** Prompt **
Give back all the data exactly, line by line.

****************************************

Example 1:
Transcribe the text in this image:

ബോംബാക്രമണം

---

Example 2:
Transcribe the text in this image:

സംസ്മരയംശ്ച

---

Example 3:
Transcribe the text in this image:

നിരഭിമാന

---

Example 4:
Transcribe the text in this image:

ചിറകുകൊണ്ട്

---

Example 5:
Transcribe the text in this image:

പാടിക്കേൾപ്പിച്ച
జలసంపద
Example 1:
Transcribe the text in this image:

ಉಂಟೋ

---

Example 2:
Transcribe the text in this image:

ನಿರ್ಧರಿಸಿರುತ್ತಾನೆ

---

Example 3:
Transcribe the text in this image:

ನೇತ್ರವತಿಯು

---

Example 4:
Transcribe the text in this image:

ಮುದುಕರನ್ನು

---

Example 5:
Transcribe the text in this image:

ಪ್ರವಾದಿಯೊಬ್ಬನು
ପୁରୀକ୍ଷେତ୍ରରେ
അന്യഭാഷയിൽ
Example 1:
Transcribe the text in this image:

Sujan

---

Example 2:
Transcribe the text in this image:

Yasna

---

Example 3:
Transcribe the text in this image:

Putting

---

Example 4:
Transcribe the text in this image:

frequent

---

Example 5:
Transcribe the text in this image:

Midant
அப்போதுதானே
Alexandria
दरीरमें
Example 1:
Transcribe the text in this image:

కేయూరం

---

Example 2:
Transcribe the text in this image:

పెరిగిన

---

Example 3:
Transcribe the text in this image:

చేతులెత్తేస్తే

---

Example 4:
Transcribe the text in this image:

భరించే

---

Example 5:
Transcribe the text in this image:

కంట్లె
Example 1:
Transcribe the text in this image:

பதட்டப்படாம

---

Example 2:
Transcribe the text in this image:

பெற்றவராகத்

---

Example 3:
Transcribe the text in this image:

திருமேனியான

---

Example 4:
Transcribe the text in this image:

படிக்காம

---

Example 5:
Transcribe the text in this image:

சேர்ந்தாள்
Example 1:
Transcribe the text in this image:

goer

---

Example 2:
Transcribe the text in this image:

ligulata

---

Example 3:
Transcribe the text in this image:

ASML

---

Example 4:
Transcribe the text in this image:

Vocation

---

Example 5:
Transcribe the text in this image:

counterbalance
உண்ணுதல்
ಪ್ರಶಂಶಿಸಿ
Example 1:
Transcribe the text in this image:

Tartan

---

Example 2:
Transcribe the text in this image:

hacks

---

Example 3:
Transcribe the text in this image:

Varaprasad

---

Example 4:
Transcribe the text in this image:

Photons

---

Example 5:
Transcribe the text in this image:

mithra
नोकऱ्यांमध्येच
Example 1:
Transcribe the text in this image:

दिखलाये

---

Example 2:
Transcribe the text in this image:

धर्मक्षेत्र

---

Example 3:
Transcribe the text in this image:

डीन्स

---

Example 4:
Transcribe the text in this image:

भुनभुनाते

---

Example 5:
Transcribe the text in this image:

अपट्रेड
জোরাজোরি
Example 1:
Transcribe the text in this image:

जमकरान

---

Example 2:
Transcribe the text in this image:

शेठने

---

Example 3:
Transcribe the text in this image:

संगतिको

****************************************

** Reply **
Example 1:
Transcribe the text in this image:

ബോംബാക്രമണം

---

Example 2:
Transcribe the text in this image:

സംസ്മരയംശ്ച

---

Example 3:
Transcribe the text in this image:

നിരഭിമാന

---

Example 4:
Transcribe the text in this image:

ചിറകുകൊണ്ട്

---

Example 5:
Transcribe the text in this image:

പാടിക്കേൾപ്പിച്ച
జలసంపద
Example 1:
Transcribe the text in this image:

ಉಂಟೋ

---

Example 2:
Transcribe the text in this image:

ನಿರ್ಧರಿಸಿರುತ್ತಾನೆ

---

Example 3:
Transcribe the text in this image:

ನೇತ್ರವತಿಯು

---

Example 4:
Transcribe the text in this image:

ಮುದುಕರನ್ನು

---

Example 5:
Transcribe the text in this image:

ಪ್ರವಾದಿಯೊಬ್ಬನು
ପୁରୀକ୍ଷେତ୍ରରେ
അന്യഭാഷയിൽ
Example 1:
Transcribe the text in this image:

Sujan

---

Example 2:
Transcribe the text in this image:

Yasna

---

Example 3:
Transcribe the text in this image:

Putting

---

Example 4:
Transcribe the text in this image:

frequent

---

Example 5:
Transcribe the text in this image:

Midant
அப்போதுதானே
Alexandria
दरीरमें
Example 1:
Transcribe the text in this image:

కేయూరం

---

Example 2:
Transcribe the text in this image:

పెరిగిన

---

Example 3:
Transcribe the text in this image:

చేతులెత్తేస్తే

---

Example 4:
Transcribe the text in this image:

భరించే

---

Example 5:
Transcribe the text in this image:

కంట్లె
Example 1:
Transcribe the text in this image:

பதட்டப்படாம

---

Example 2:
Transcribe the text in this image:

பெற்றவராகத்

---

Example 3:
Transcribe the text in this image:

திருமேனியான

---

Example 4:
Transcribe the text in this image:

படிக்காம

---

Example 5:
Transcribe the text in this image:

சேர்ந்தாள்
Example 1:
Transcribe the text in this image:

goer

---

Example 2:
Transcribe the text in this image:

ligulata

---

Example 3:
Transcribe the text in this image:

ASML

---

Example 4:
Transcribe the text in this image:

Vocation

---

Example 5:
Transcribe the text in this image:

counterbalance
உண்ணுதல்
ಪ್ರಶಂಶಿಸಿ
Example 1:
Transcribe the text in this image:

Tartan

---

Example 2:
Transcribe the text in this image:

hacks

---

Example 3:
Transcribe the text in this image:

Varaprasad

---

Example 4:
Transcribe the text in this image:

Photons

---

Example 5:
Transcribe the text in this image:

mithra
नोकऱ्यांमध्येच
Example 1:
Transcribe the text in this image:

दिखलाये

---

Example 2:
Transcribe the text in this image:

धर्मक्षेत्र

---

Example 3:
Transcribe the text in this image:

डीन्स

---

Example 4:
Transcribe the text in this image:

भुनभुनाते

---

Example 5:
Transcribe the text in this image:

अपट्रेड
জোরাজোরি
Example 1:
Transcribe the text in this image:

जमकरान

---

Example 2:
Transcribe the text in this image:

शेठने

---

Example 3:
Transcribe the text in this image:

संगतिको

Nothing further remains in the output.